McWhirter’s poetry collections include The Anachronicles (Ronsdale Press, 2008); The Incorrection (Oolichan Books, 2007); The Book of Contradictions (Oolichan Books, 2002); Incubus: The Dark Side of the Light (Oberon Press, 1997); A Staircase For All Souls (Oolichan Books, 1996); Fire Before Dark (Oberon, 1983); The Island Man (Oberon Press, 1981); Twenty-Five (Fiddlehead Editions, 1978); Queen of the Sea (Oberon Press, 1976); and Catalan Poems (Oberon Press, 1971), a recipient in 1972 of the first  Commonwealth Poetry Prize, which he shared with the Nigerian writer Chinua Achebe. McWhirter’s poetry has also appeared in numerous anthologies, including Irish Writing in the Twentieth Century (Cork University Press, 2000), edited by David Pierce; Twentieth-Century Latin American Poetry: A Bilingual Anthology (University of Texas Press, 1996), edited by Stephen Tapscott; and two editions of The Penguin Book of Canadian Verse.

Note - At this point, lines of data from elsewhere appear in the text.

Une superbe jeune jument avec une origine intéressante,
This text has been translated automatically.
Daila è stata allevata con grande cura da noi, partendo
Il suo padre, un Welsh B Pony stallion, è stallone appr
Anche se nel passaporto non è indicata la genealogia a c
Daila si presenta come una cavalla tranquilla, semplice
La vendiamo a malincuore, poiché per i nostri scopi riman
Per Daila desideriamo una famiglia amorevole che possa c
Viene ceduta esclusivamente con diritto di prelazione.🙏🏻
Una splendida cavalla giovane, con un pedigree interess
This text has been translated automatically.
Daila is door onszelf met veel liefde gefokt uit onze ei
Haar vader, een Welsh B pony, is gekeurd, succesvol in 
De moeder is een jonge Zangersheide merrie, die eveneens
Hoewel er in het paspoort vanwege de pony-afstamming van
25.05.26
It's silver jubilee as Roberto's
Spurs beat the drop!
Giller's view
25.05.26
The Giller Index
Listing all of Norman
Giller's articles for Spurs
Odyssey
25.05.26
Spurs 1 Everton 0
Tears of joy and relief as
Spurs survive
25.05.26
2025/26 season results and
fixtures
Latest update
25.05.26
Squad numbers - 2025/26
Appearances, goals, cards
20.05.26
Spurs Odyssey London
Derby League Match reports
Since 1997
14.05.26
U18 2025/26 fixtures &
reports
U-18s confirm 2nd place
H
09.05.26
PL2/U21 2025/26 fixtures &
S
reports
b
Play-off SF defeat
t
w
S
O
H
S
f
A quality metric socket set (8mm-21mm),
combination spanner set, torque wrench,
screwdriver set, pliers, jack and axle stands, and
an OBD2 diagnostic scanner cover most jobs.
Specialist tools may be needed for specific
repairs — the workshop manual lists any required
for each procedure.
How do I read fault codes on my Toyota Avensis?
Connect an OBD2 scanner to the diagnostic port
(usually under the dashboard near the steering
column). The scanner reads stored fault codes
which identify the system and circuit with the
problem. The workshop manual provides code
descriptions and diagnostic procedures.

McWhirter has translated works by Mario Arregui, Carlos Fuentes, Homero AridjisJosé Emilio Pacheco, and Gabriel Zaid. McWhirter won the 2024 Griffin Poetry Prize for his translation of Aridjis’s Self-Portrait in the Zone of Silence (New Directions, 2023). He has been translating Aridjis’s work since 1987, including The Selected Poems of Homero Aridjis, 1966–2000 (Carcanet/New Directions, 2002).

McWhirter has also published three novels: The Listeners (Oberon 1991); Paula Lake (Oberon Press, 1985); and Cage (Oberon 1987), which was a recipient of the Ethel Wilson Fiction Prize at the British Columbia Book Awards in 1988. In addition to novels, he has six collections of short stories, which includes The Gift of Women (Exile Editions, 2015).

McWhirter’s other honors include the 1969 Macmillan Prize for Poetry, the F. R. Scott Translation Prize, the 1998 Killam Prize for Teaching, and, in 2004, the first Killam Prize for Mentoring at the University of British Columbia. 

McWhirter arrived Canada in 1966 and first taught high school in Port Alberni. He served as the managing editor of Prism international magazine from 1968 to 1969, then as poetry editor (1970–76), coeditor (1975–76), and advisory editor (1977–2002). He was also the editor of Words from the Inside, a Canadian Prison Arts magazine, from 1974 to 1975. After earning his master’s degree, he stayed at the University of British Columbia, where he eventually became a full professor and head of the creative writing department from 1983 until 1993. He is currently a professor emeritus at the University of British Columbia.